----- Source information

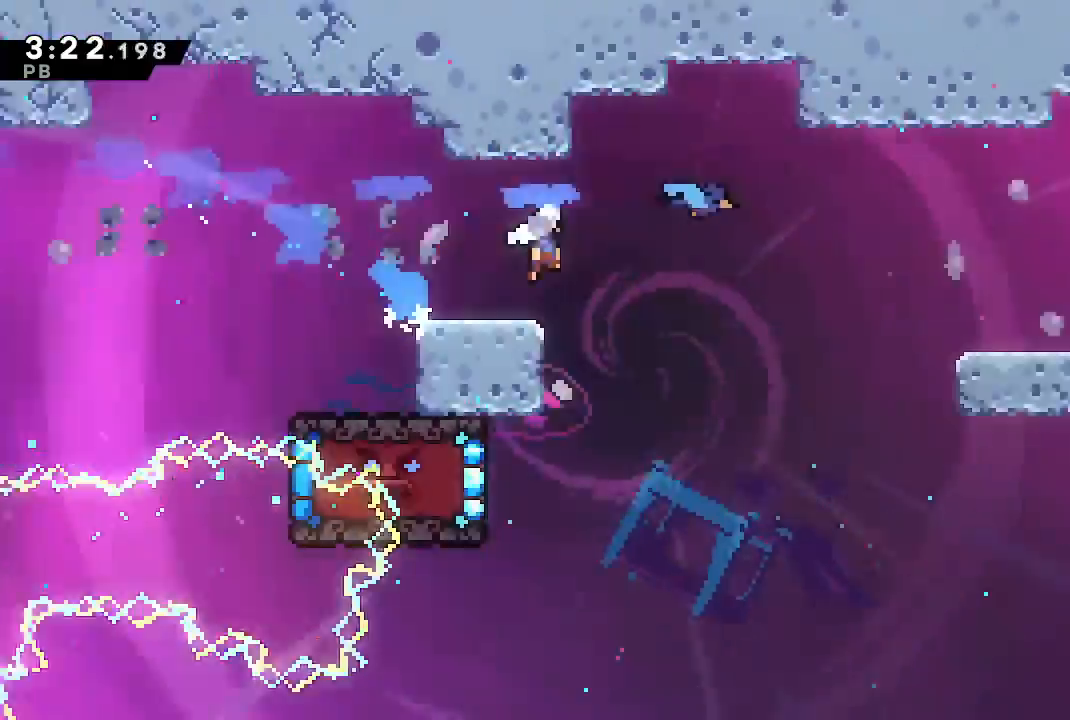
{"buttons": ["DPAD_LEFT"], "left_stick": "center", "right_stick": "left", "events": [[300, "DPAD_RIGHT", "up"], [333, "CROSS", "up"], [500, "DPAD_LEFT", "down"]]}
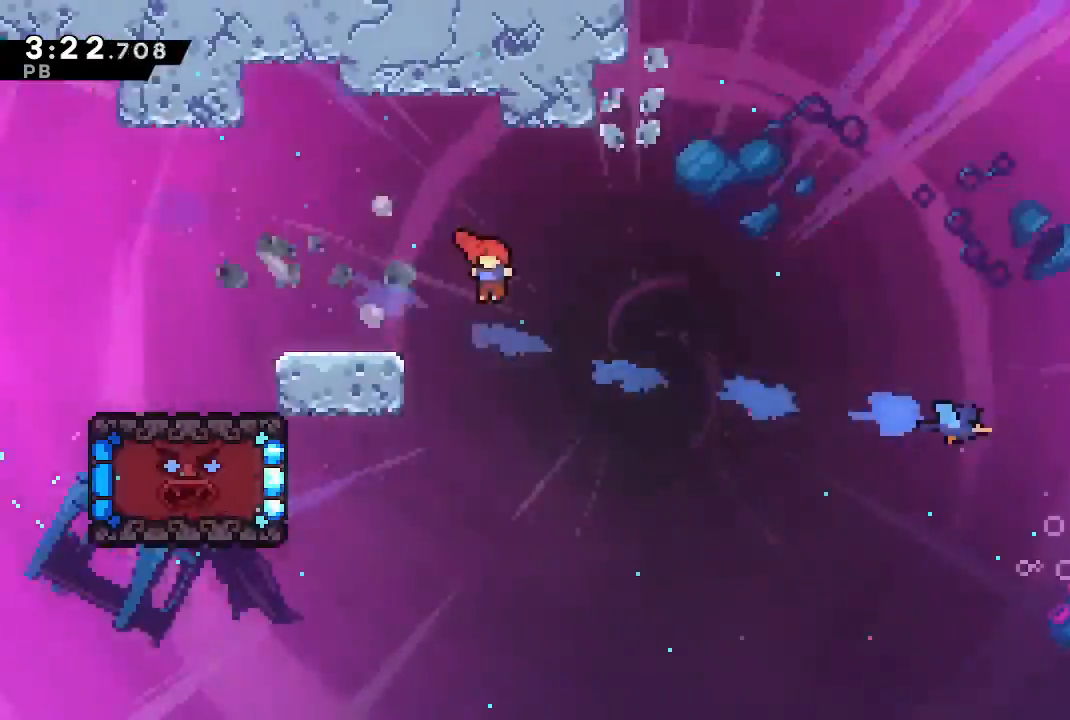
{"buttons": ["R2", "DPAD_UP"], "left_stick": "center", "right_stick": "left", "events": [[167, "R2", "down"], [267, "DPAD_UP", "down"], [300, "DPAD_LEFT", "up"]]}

----------
----- Source information

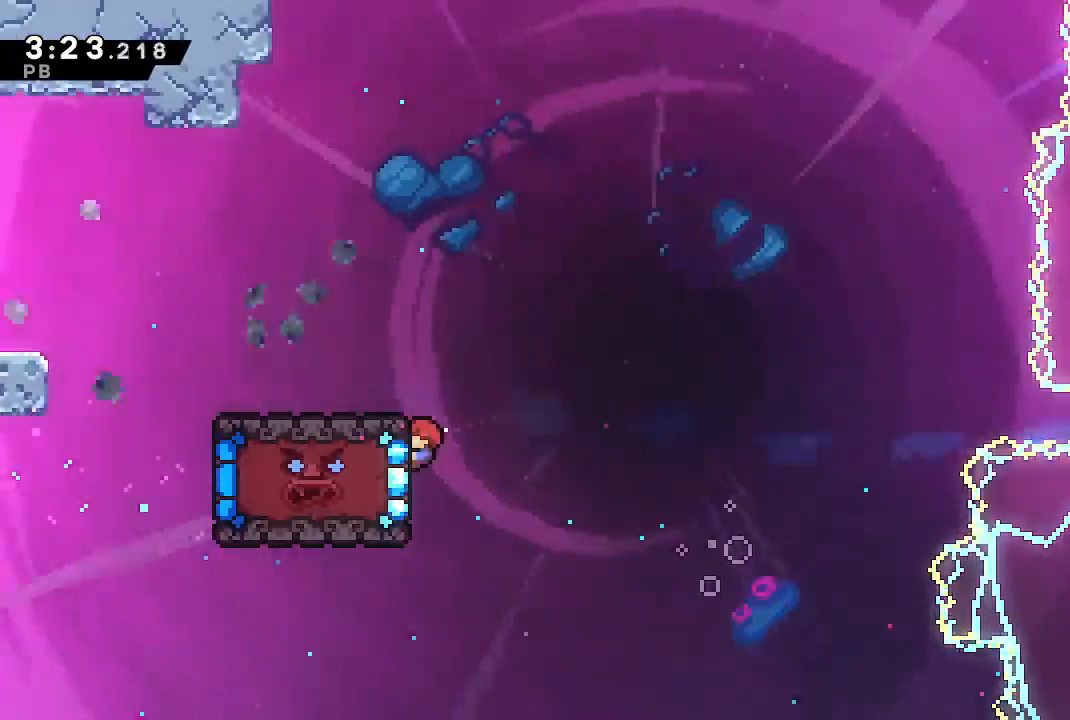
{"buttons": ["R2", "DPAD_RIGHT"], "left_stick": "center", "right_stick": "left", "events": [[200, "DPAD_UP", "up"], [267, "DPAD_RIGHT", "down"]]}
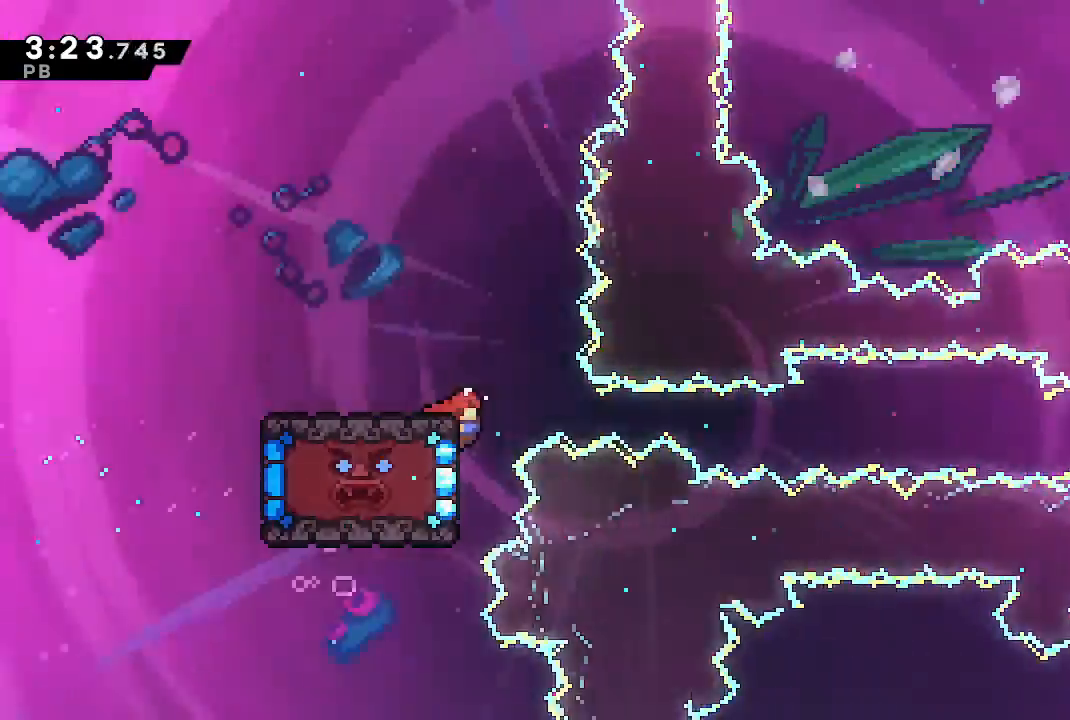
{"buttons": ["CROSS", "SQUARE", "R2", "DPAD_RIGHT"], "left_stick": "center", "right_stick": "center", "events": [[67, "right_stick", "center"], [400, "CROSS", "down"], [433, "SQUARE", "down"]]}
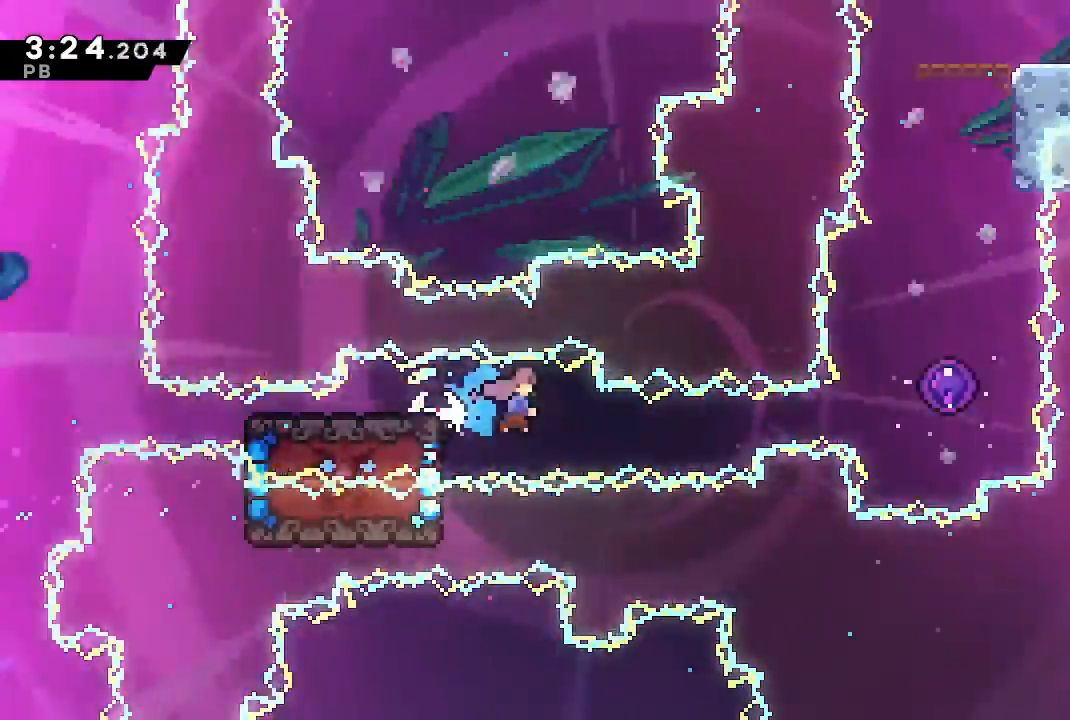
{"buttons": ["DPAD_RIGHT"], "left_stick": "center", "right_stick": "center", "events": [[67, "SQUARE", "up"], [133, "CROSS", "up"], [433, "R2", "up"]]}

----------
----- Source information

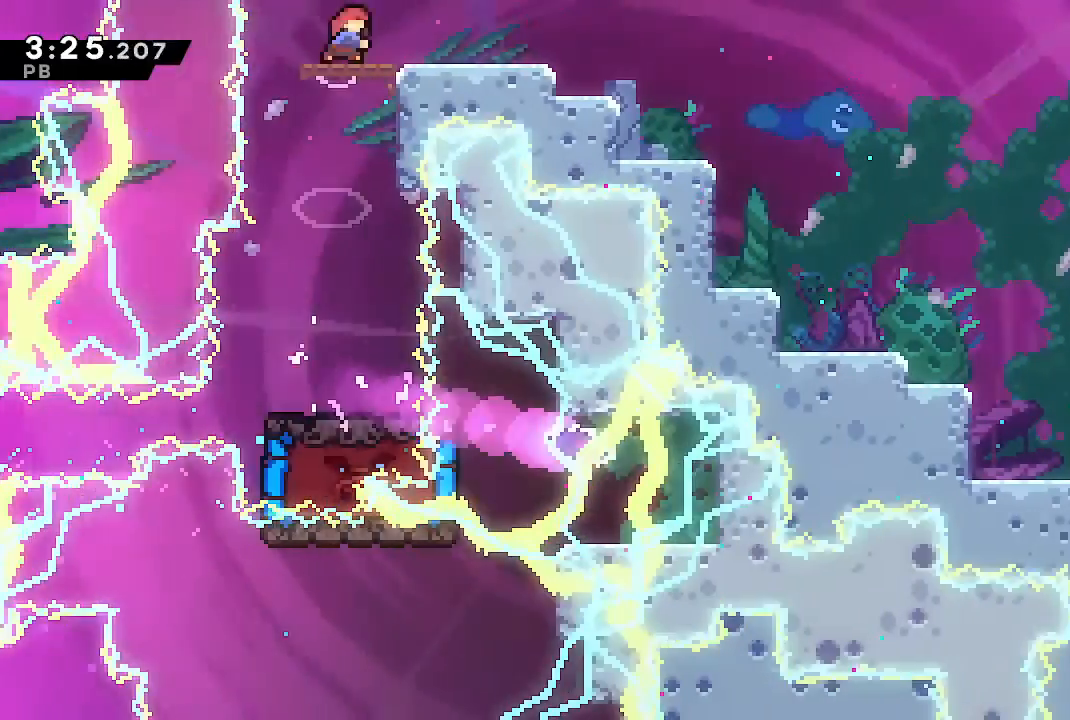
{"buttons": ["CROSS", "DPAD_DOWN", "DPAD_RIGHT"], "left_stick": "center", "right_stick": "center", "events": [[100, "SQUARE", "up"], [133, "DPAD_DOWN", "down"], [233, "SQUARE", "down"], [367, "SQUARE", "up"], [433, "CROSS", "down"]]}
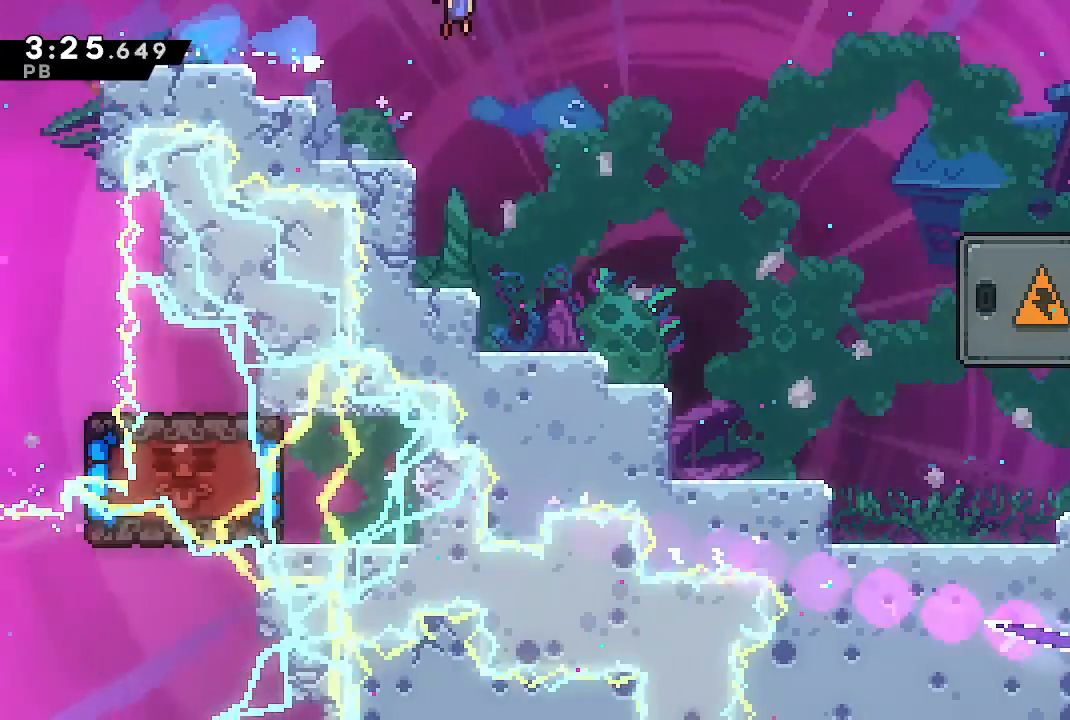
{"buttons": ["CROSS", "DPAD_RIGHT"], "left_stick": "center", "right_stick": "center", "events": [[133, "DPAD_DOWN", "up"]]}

----------

• **Assignment**:
The response must give every line from the material above that holds the string "SQUARE".

• **Solution to this exercise**:
{"buttons": ["CROSS", "SQUARE", "R2", "DPAD_RIGHT"], "left_stick": "center", "right_stick": "center", "events": [[67, "right_stick", "center"], [400, "CROSS", "down"], [433, "SQUARE", "down"]]}
{"buttons": ["DPAD_RIGHT"], "left_stick": "center", "right_stick": "center", "events": [[67, "SQUARE", "up"], [133, "CROSS", "up"], [433, "R2", "up"]]}
{"buttons": ["CROSS", "DPAD_DOWN", "DPAD_RIGHT"], "left_stick": "center", "right_stick": "center", "events": [[100, "SQUARE", "up"], [133, "DPAD_DOWN", "down"], [233, "SQUARE", "down"], [367, "SQUARE", "up"], [433, "CROSS", "down"]]}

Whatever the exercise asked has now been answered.